# [Source records]

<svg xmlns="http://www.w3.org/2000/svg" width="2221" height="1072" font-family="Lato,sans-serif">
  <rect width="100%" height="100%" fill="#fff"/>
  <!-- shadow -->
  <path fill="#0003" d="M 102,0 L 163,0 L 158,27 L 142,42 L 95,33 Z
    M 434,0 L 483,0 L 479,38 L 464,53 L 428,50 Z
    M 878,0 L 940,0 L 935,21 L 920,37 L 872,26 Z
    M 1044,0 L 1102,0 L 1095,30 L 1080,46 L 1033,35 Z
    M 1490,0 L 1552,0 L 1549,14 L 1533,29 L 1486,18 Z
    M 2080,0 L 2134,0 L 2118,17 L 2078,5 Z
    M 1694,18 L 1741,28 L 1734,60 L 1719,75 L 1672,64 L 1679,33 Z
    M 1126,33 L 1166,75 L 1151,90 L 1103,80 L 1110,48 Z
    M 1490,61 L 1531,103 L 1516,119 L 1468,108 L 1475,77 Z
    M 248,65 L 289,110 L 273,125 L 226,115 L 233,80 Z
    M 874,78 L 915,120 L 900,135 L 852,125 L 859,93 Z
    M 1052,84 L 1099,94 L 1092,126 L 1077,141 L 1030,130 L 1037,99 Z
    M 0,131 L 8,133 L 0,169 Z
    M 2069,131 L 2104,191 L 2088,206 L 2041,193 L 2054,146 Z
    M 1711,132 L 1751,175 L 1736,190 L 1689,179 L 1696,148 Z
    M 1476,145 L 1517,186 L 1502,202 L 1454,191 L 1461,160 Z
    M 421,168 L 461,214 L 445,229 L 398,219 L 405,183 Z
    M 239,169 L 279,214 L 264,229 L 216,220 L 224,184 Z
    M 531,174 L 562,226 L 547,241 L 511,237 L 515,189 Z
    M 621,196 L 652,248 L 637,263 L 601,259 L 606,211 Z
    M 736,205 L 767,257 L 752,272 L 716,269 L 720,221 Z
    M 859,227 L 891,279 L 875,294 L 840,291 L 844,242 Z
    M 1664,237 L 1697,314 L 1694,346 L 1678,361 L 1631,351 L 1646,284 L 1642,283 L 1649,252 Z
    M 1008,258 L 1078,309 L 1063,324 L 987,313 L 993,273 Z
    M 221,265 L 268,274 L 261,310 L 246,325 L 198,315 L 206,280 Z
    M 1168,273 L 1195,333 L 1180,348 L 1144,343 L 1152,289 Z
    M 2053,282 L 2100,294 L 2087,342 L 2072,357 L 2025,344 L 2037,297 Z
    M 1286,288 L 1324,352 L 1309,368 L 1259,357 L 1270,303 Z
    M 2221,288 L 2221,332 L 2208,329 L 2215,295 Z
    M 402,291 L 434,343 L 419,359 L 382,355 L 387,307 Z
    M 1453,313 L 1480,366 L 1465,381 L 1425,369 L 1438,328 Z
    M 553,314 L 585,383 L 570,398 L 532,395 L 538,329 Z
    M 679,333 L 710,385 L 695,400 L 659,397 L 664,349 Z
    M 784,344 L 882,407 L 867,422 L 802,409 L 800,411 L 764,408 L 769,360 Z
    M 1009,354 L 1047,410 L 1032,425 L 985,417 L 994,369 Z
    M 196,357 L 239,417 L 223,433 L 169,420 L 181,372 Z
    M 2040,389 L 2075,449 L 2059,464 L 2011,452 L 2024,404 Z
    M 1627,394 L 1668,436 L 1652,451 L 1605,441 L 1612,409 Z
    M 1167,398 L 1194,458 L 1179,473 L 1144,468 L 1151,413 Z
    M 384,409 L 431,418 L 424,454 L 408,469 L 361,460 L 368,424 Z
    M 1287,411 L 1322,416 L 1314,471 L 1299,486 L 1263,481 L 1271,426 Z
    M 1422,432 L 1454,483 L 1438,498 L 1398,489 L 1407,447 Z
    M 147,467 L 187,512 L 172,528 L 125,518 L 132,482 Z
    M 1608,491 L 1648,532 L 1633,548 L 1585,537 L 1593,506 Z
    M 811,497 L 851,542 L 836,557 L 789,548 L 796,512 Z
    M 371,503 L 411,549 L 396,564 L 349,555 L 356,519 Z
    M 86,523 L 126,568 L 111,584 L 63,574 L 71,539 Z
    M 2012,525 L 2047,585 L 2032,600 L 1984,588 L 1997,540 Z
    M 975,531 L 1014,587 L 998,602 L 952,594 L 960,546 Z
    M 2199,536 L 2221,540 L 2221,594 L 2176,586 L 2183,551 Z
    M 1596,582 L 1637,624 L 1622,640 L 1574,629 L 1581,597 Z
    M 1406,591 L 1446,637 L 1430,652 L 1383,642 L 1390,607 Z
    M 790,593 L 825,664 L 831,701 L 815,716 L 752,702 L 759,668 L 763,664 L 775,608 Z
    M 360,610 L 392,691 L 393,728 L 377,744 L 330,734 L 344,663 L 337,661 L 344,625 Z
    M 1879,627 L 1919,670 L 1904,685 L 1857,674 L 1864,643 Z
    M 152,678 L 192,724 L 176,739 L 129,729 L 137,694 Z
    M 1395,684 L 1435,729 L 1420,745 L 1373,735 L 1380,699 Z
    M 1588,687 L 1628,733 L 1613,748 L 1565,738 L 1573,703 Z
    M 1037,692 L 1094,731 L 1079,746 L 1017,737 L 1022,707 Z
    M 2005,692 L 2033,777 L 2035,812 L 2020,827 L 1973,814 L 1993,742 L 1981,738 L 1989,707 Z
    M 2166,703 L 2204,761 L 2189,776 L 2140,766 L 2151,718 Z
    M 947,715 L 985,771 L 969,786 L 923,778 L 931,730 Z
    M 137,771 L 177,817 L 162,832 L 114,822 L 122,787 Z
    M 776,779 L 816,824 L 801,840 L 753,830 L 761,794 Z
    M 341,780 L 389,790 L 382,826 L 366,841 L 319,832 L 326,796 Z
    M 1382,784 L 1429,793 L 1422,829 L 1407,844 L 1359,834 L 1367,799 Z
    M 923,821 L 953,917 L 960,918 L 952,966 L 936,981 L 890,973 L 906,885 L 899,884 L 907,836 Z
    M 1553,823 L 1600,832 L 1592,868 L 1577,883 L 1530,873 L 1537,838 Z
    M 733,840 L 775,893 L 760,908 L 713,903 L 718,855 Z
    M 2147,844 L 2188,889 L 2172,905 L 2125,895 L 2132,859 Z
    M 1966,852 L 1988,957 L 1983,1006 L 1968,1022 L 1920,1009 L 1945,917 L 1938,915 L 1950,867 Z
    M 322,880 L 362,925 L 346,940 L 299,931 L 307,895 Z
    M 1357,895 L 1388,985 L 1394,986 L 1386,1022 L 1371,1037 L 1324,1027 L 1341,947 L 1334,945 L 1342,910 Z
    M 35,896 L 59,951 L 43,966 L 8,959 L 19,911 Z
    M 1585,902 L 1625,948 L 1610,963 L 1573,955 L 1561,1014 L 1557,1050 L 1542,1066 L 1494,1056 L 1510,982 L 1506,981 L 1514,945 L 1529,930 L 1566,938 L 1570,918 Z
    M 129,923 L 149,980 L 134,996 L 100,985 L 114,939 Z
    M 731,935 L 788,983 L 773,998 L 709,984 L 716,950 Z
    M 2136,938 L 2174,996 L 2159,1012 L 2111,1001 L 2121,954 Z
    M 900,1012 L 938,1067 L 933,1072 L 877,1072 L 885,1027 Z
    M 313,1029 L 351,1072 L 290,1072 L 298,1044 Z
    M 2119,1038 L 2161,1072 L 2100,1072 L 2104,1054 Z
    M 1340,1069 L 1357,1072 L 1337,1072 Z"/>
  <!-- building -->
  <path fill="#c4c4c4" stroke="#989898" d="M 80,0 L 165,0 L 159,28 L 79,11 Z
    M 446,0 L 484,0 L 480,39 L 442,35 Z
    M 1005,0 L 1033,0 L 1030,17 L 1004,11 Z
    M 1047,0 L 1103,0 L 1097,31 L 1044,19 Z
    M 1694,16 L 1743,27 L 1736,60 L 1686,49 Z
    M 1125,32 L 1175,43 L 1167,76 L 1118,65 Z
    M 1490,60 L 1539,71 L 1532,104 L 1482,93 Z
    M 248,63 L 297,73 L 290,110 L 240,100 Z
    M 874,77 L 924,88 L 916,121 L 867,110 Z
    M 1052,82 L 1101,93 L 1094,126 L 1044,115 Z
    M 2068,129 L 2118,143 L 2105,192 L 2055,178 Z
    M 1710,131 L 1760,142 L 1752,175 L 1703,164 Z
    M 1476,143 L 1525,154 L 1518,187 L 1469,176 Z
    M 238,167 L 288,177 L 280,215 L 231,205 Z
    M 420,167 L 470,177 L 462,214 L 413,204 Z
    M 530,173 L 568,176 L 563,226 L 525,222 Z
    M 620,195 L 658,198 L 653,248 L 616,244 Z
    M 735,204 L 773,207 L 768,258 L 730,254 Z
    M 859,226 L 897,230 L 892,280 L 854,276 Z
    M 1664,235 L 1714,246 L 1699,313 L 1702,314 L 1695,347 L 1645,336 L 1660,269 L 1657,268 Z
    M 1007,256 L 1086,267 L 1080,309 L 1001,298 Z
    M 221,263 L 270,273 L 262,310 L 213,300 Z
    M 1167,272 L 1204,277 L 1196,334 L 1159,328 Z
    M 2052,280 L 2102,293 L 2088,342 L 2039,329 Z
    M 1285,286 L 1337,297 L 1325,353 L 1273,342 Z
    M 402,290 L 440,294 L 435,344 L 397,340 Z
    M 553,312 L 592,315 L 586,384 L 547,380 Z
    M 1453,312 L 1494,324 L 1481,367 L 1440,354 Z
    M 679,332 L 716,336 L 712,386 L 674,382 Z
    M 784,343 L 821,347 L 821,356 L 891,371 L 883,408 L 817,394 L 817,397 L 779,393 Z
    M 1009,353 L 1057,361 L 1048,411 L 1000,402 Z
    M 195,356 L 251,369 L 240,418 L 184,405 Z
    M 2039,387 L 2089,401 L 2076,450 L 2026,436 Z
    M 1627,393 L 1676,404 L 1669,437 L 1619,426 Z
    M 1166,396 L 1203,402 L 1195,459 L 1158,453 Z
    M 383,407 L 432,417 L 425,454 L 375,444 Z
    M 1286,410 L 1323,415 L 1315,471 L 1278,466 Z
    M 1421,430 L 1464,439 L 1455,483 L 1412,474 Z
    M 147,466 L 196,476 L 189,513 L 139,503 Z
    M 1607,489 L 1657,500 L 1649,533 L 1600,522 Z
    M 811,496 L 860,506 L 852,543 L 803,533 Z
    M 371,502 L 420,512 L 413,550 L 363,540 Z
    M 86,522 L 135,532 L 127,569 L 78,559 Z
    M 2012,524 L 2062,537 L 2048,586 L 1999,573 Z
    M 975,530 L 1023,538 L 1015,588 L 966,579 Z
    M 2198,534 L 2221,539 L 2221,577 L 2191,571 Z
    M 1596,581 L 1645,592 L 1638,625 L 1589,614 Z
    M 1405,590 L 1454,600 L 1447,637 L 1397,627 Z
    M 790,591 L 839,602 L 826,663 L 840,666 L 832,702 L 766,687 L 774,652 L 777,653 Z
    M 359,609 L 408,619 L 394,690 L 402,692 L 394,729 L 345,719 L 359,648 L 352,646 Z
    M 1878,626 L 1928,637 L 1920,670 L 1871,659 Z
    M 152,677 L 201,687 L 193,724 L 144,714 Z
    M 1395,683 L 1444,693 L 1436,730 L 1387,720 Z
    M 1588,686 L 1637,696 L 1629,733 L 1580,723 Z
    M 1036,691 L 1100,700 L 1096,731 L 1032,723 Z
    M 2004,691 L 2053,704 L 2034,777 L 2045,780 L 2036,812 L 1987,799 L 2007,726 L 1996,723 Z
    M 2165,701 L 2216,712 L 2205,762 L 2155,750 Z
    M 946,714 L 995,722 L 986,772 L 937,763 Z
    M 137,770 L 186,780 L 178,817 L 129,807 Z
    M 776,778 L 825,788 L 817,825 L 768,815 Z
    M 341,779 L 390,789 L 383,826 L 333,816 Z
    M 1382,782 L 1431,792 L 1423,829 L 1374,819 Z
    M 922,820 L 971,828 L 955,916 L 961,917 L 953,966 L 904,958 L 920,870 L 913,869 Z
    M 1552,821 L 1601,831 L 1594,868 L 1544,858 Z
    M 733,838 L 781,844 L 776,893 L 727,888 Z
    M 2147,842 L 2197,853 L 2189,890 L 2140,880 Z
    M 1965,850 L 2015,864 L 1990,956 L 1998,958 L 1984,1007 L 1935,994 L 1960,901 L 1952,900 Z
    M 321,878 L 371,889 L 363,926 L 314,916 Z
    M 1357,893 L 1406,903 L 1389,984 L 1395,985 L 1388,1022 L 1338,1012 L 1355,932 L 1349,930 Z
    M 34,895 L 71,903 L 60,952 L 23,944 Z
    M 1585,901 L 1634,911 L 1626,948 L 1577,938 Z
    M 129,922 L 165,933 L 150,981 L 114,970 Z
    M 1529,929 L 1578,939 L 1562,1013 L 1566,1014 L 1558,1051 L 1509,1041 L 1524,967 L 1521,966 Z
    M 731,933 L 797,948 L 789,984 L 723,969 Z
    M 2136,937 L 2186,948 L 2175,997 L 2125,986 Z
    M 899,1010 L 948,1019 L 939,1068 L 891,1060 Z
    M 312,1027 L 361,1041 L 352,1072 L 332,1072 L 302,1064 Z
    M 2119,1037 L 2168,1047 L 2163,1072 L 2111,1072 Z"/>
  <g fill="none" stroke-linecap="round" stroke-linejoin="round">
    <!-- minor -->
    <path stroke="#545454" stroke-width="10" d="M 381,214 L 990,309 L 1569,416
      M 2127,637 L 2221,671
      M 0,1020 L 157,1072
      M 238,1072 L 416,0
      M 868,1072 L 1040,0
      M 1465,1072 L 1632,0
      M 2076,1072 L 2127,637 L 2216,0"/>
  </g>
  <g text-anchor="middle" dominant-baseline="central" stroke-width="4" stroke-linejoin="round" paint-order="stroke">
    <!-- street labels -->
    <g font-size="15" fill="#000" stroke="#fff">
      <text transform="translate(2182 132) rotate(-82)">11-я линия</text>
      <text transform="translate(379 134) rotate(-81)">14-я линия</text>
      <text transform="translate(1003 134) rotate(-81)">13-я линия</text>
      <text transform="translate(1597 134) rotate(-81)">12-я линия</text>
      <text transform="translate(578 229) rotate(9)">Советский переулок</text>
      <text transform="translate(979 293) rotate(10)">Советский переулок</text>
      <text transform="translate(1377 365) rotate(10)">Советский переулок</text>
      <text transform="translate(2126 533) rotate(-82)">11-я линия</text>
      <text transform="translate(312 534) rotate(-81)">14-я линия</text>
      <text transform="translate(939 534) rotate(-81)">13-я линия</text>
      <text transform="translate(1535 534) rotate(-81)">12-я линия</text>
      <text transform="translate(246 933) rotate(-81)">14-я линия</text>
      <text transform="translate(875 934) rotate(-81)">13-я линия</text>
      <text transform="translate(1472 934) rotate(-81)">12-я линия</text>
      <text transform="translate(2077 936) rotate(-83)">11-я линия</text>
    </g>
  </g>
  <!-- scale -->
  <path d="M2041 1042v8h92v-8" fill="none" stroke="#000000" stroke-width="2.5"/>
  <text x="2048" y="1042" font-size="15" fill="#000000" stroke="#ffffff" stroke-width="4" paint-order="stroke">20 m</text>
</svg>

# [What the task requires]
From the records above, give again exactly the lines running from the line with "M 371,502 L 420,512 L 413,550 L 363,540 Z" to the line with "M 2165,701 L", inclusive.

# [Answer to the exercise]
    M 371,502 L 420,512 L 413,550 L 363,540 Z
    M 86,522 L 135,532 L 127,569 L 78,559 Z
    M 2012,524 L 2062,537 L 2048,586 L 1999,573 Z
    M 975,530 L 1023,538 L 1015,588 L 966,579 Z
    M 2198,534 L 2221,539 L 2221,577 L 2191,571 Z
    M 1596,581 L 1645,592 L 1638,625 L 1589,614 Z
    M 1405,590 L 1454,600 L 1447,637 L 1397,627 Z
    M 790,591 L 839,602 L 826,663 L 840,666 L 832,702 L 766,687 L 774,652 L 777,653 Z
    M 359,609 L 408,619 L 394,690 L 402,692 L 394,729 L 345,719 L 359,648 L 352,646 Z
    M 1878,626 L 1928,637 L 1920,670 L 1871,659 Z
    M 152,677 L 201,687 L 193,724 L 144,714 Z
    M 1395,683 L 1444,693 L 1436,730 L 1387,720 Z
    M 1588,686 L 1637,696 L 1629,733 L 1580,723 Z
    M 1036,691 L 1100,700 L 1096,731 L 1032,723 Z
    M 2004,691 L 2053,704 L 2034,777 L 2045,780 L 2036,812 L 1987,799 L 2007,726 L 1996,723 Z
    M 2165,701 L 2216,712 L 2205,762 L 2155,750 Z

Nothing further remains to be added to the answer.